Show every line of the entries below that contains the string "values", treating uppercase and lowercase as different.

◆ ◆ ◆ ◆

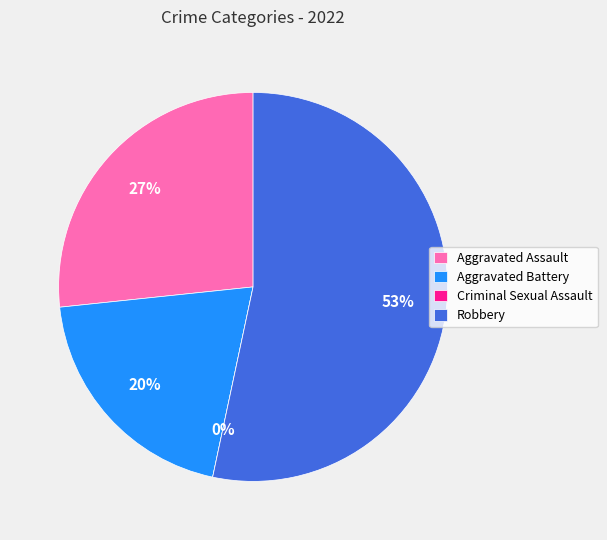

What percentage is the Aggravated Assault slice, to the nearest percent?

27%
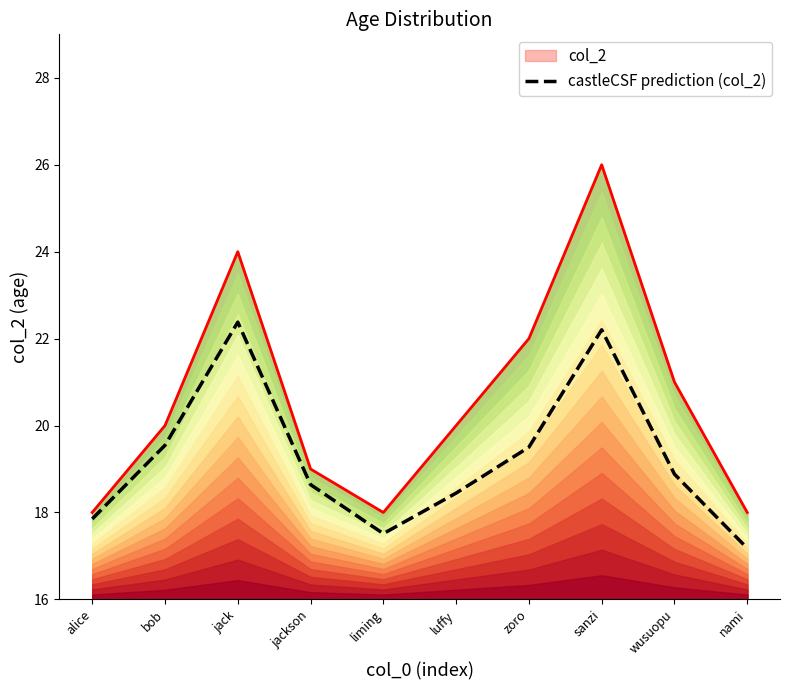

List the labels in order of value, largest first.

jack, sanzi, bob, zoro, wusuopu, jackson, luffy, alice, liming, nami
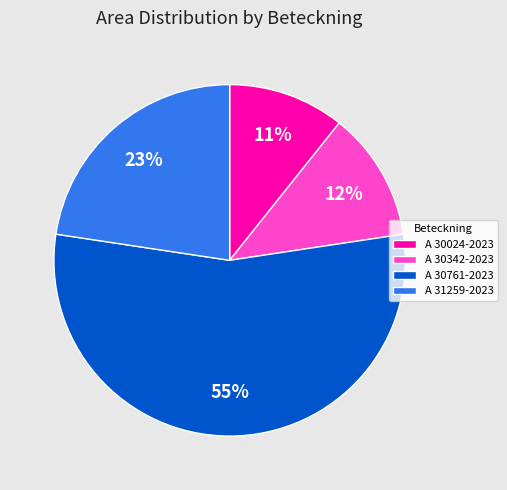

Do A 30761-2023 and A 31259-2023 together represent more than half of the pie?

Yes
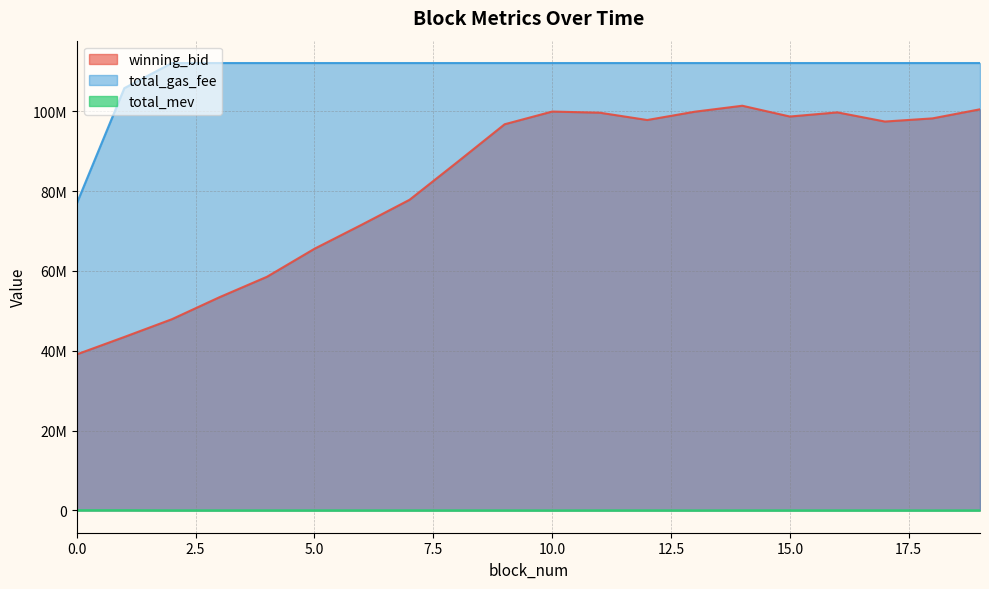

True or false: total_mev and winning_bid cross at least once.

False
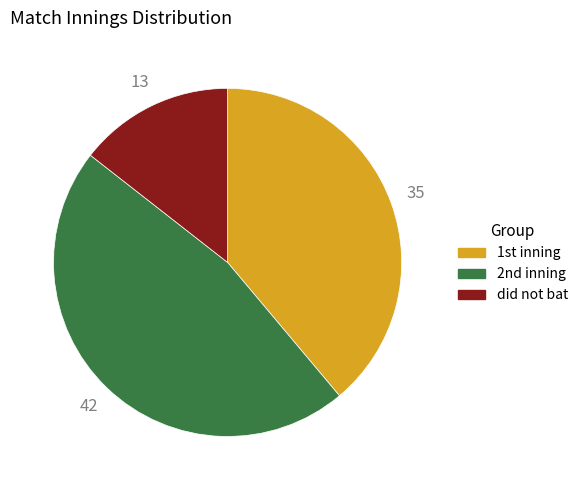

Rank the categories by value from lowest to highest.

did not bat, 1st, 2nd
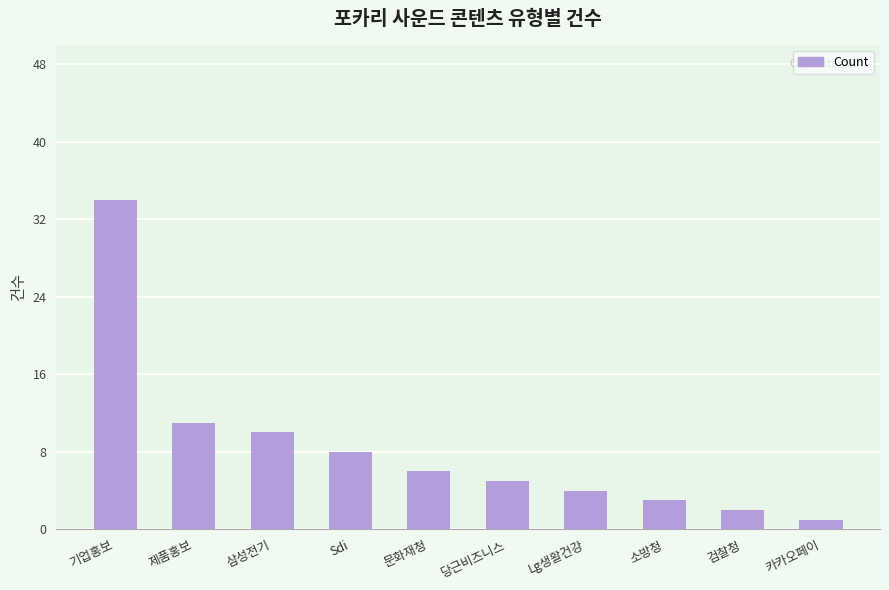

What position from the right is 카카오페이?

1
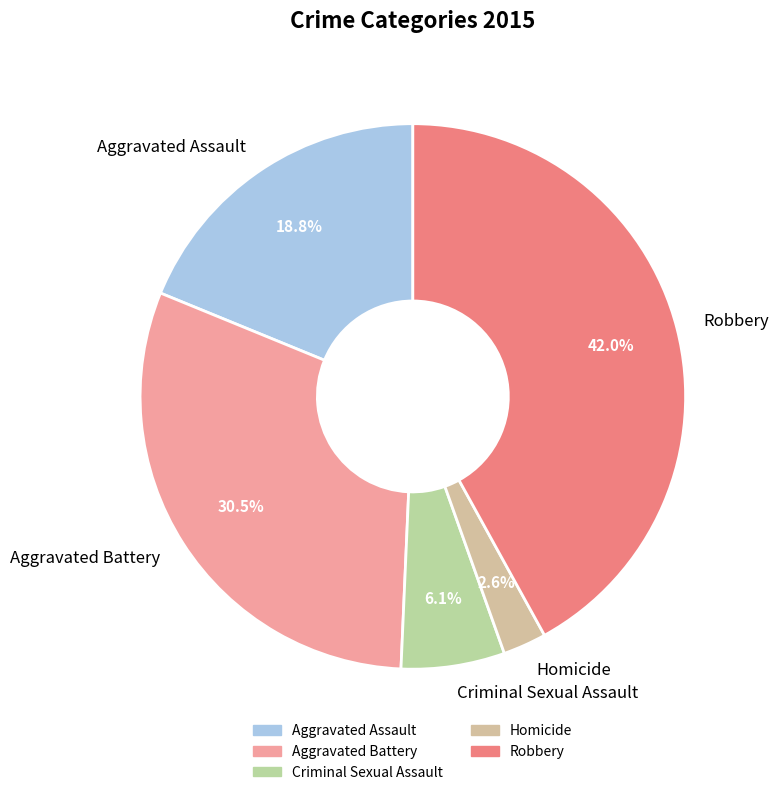

What is the ratio of the value at Criminal Sexual Assault to the value at Aggravated Battery?

0.2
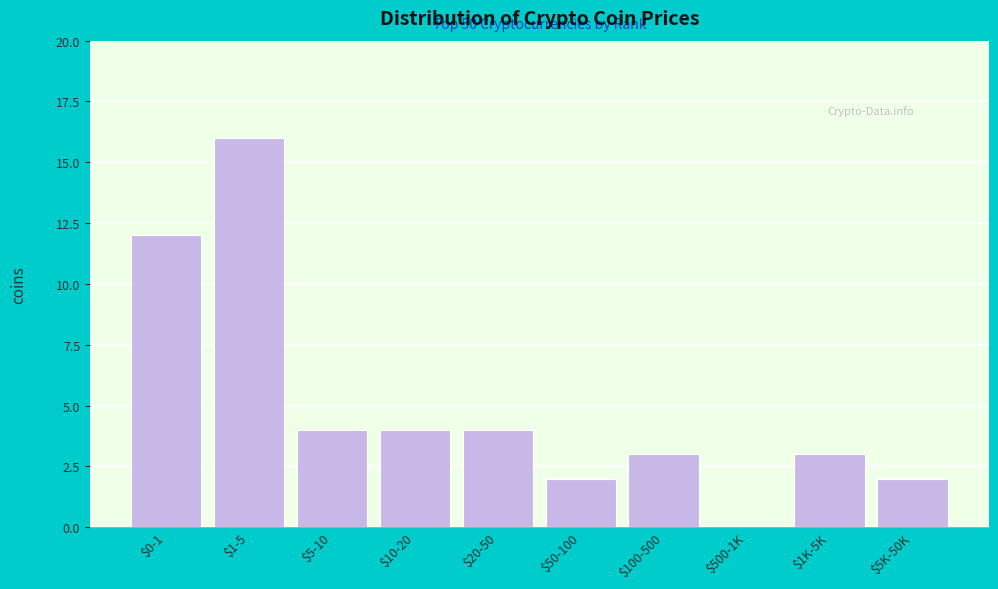

The value at $5K-50K is 2. True or false?

True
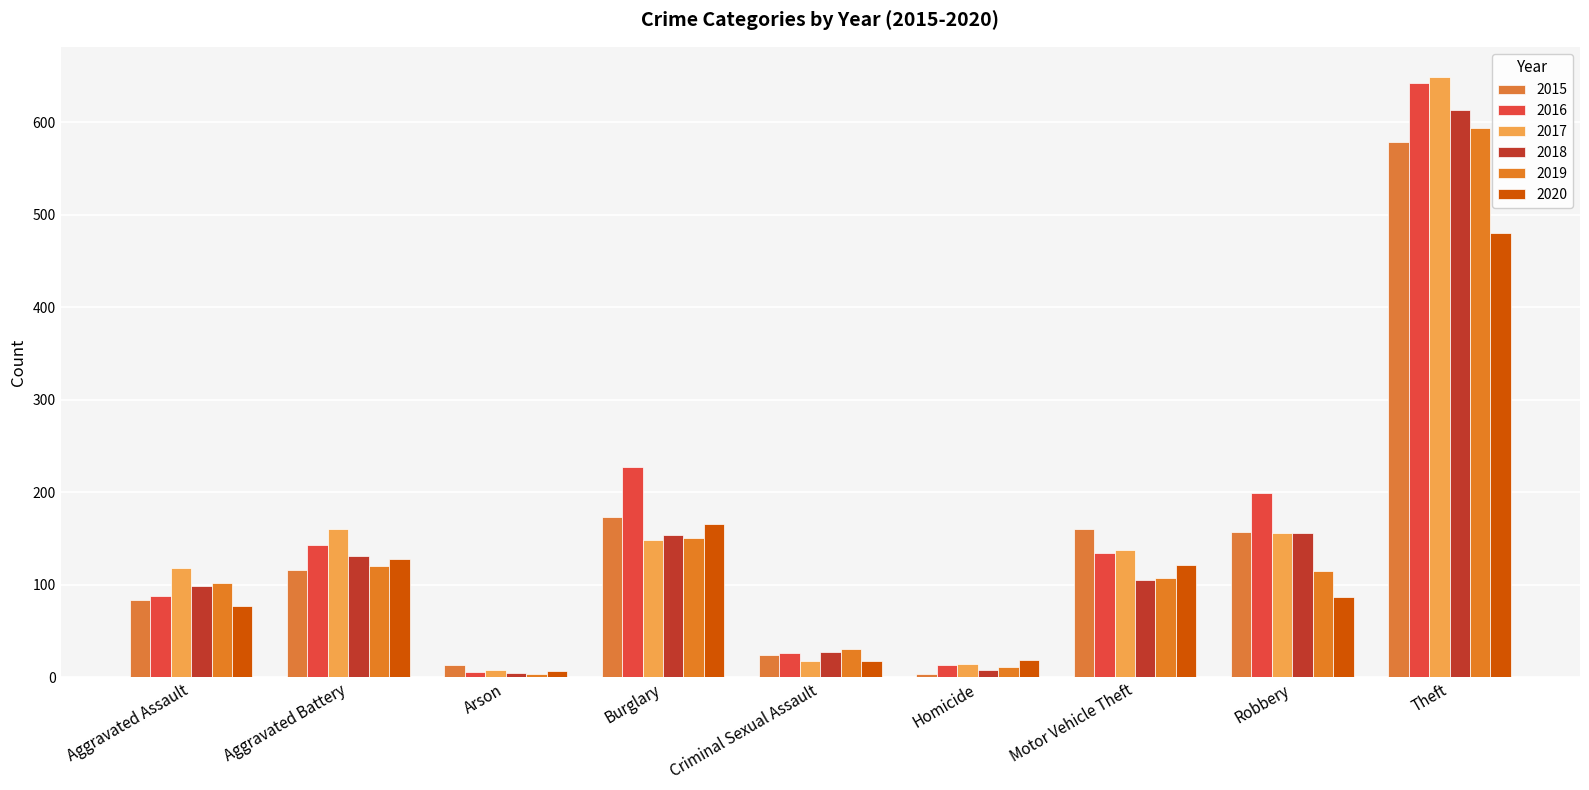

Which series has the widest spread of values?

2017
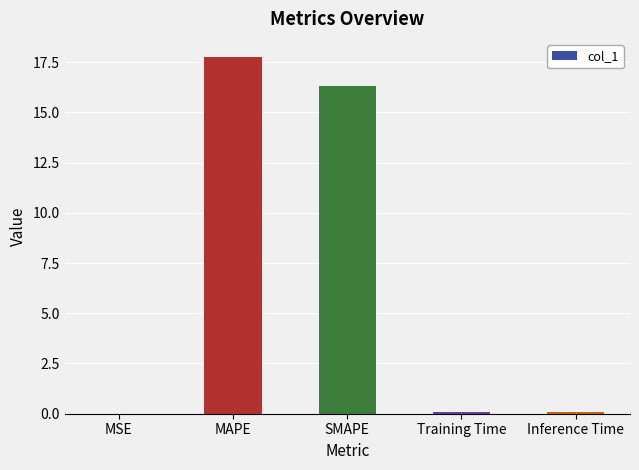

Approximately how many times larger is the value at MAPE compared to SMAPE?

1.1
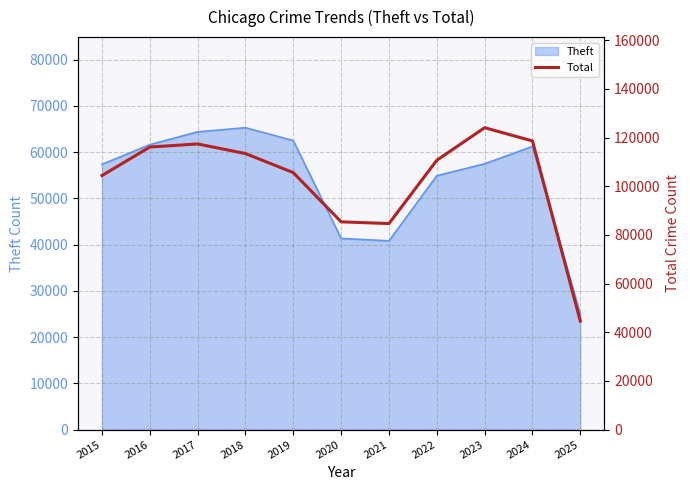

What is the difference between the maximum and minimum values?

79499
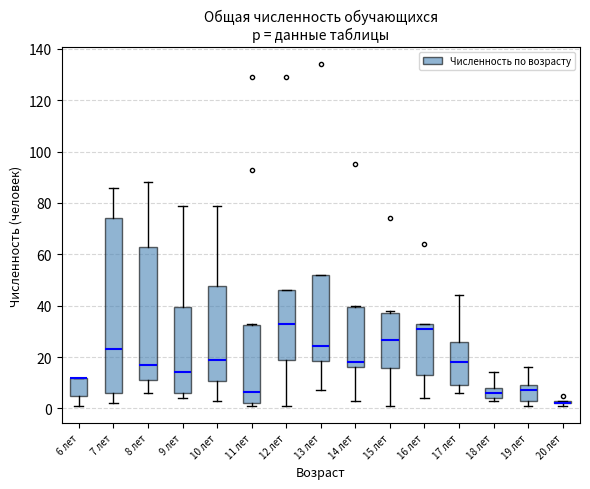

Where is the lower edge of the box for 20 лет on the y-axis? The values are not printed on the chart, so give them approximately, as read against the axis.

2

◆ ◆ ◆ ◆

- _THE COMPLETED TASK_
Which series has the widest spread of values?
What is the difference between the maximum and minimum values?
Where is the lower edge of the box for 20 лет on the y-axis? The values are not printed on the chart, so give them approximately, as read against the axis.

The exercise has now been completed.